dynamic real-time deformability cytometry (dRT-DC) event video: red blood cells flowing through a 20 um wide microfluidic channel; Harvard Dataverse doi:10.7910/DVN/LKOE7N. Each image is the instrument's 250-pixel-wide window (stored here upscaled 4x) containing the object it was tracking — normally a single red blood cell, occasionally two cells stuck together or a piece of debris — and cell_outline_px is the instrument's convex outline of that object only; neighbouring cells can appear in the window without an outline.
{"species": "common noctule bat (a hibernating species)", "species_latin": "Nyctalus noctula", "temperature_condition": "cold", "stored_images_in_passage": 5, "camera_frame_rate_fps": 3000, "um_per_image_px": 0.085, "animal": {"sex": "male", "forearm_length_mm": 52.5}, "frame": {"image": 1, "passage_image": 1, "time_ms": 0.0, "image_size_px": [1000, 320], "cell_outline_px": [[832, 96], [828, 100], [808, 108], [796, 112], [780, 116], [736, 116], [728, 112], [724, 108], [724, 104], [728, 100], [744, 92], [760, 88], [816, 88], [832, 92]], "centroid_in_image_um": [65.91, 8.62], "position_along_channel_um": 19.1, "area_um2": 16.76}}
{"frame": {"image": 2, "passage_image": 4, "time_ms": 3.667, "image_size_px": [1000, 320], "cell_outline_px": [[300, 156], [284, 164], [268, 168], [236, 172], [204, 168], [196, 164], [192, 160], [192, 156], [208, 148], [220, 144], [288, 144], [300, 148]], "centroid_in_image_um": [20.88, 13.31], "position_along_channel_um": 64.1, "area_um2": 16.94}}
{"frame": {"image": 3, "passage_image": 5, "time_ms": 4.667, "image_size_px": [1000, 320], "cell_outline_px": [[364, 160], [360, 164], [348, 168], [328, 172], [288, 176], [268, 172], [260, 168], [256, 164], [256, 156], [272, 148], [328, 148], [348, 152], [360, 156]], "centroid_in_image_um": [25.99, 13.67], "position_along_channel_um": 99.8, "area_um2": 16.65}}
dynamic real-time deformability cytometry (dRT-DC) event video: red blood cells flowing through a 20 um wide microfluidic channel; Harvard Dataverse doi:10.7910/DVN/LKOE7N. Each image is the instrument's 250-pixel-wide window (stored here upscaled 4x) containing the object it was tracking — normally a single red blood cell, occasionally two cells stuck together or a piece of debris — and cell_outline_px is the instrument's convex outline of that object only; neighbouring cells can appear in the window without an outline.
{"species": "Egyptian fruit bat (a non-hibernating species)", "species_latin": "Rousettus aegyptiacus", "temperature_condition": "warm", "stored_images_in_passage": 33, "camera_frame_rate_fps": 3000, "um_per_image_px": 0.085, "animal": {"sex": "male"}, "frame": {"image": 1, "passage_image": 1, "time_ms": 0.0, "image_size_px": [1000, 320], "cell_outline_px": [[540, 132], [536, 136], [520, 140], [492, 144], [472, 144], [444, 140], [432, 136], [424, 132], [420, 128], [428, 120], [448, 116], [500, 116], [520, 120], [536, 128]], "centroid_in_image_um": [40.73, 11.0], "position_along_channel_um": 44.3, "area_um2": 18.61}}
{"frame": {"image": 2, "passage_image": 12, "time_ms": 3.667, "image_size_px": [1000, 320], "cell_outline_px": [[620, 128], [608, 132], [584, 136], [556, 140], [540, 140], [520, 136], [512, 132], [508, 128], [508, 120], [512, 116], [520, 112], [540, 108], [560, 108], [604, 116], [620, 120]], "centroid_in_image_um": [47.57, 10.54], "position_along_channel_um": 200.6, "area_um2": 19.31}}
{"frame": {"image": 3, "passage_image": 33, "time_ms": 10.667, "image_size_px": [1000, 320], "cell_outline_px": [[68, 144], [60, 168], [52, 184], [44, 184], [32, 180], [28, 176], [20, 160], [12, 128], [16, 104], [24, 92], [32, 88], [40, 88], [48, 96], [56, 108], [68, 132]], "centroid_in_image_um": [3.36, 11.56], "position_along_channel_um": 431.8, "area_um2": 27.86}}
════
### Problem description
Please restate the data word for word, every record included.

### Solution for this exercise
dynamic real-time deformability cytometry (dRT-DC) event video: red blood cells flowing through a 20 um wide microfluidic channel; Harvard Dataverse doi:10.7910/DVN/LKOE7N. Each image is the instrument's 250-pixel-wide window (stored here upscaled 4x) containing the object it was tracking — normally a single red blood cell, occasionally two cells stuck together or a piece of debris — and cell_outline_px is the instrument's convex outline of that object only; neighbouring cells can appear in the window without an outline.
{"species": "common noctule bat (a hibernating species)", "species_latin": "Nyctalus noctula", "temperature_condition": "cold", "stored_images_in_passage": 5, "camera_frame_rate_fps": 3000, "um_per_image_px": 0.085, "animal": {"sex": "male", "forearm_length_mm": 52.5}, "frame": {"image": 1, "passage_image": 1, "time_ms": 0.0, "image_size_px": [1000, 320], "cell_outline_px": [[832, 96], [828, 100], [808, 108], [796, 112], [780, 116], [736, 116], [728, 112], [724, 108], [724, 104], [728, 100], [744, 92], [760, 88], [816, 88], [832, 92]], "centroid_in_image_um": [65.91, 8.62], "position_along_channel_um": 19.1, "area_um2": 16.76}}
{"frame": {"image": 2, "passage_image": 4, "time_ms": 3.667, "image_size_px": [1000, 320], "cell_outline_px": [[300, 156], [284, 164], [268, 168], [236, 172], [204, 168], [196, 164], [192, 160], [192, 156], [208, 148], [220, 144], [288, 144], [300, 148]], "centroid_in_image_um": [20.88, 13.31], "position_along_channel_um": 64.1, "area_um2": 16.94}}
{"frame": {"image": 3, "passage_image": 5, "time_ms": 4.667, "image_size_px": [1000, 320], "cell_outline_px": [[364, 160], [360, 164], [348, 168], [328, 172], [288, 176], [268, 172], [260, 168], [256, 164], [256, 156], [272, 148], [328, 148], [348, 152], [360, 156]], "centroid_in_image_um": [25.99, 13.67], "position_along_channel_um": 99.8, "area_um2": 16.65}}
dynamic real-time deformability cytometry (dRT-DC) event video: red blood cells flowing through a 20 um wide microfluidic channel; Harvard Dataverse doi:10.7910/DVN/LKOE7N. Each image is the instrument's 250-pixel-wide window (stored here upscaled 4x) containing the object it was tracking — normally a single red blood cell, occasionally two cells stuck together or a piece of debris — and cell_outline_px is the instrument's convex outline of that object only; neighbouring cells can appear in the window without an outline.
{"species": "Egyptian fruit bat (a non-hibernating species)", "species_latin": "Rousettus aegyptiacus", "temperature_condition": "warm", "stored_images_in_passage": 33, "camera_frame_rate_fps": 3000, "um_per_image_px": 0.085, "animal": {"sex": "male"}, "frame": {"image": 1, "passage_image": 1, "time_ms": 0.0, "image_size_px": [1000, 320], "cell_outline_px": [[540, 132], [536, 136], [520, 140], [492, 144], [472, 144], [444, 140], [432, 136], [424, 132], [420, 128], [428, 120], [448, 116], [500, 116], [520, 120], [536, 128]], "centroid_in_image_um": [40.73, 11.0], "position_along_channel_um": 44.3, "area_um2": 18.61}}
{"frame": {"image": 2, "passage_image": 12, "time_ms": 3.667, "image_size_px": [1000, 320], "cell_outline_px": [[620, 128], [608, 132], [584, 136], [556, 140], [540, 140], [520, 136], [512, 132], [508, 128], [508, 120], [512, 116], [520, 112], [540, 108], [560, 108], [604, 116], [620, 120]], "centroid_in_image_um": [47.57, 10.54], "position_along_channel_um": 200.6, "area_um2": 19.31}}
{"frame": {"image": 3, "passage_image": 33, "time_ms": 10.667, "image_size_px": [1000, 320], "cell_outline_px": [[68, 144], [60, 168], [52, 184], [44, 184], [32, 180], [28, 176], [20, 160], [12, 128], [16, 104], [24, 92], [32, 88], [40, 88], [48, 96], [56, 108], [68, 132]], "centroid_in_image_um": [3.36, 11.56], "position_along_channel_um": 431.8, "area_um2": 27.86}}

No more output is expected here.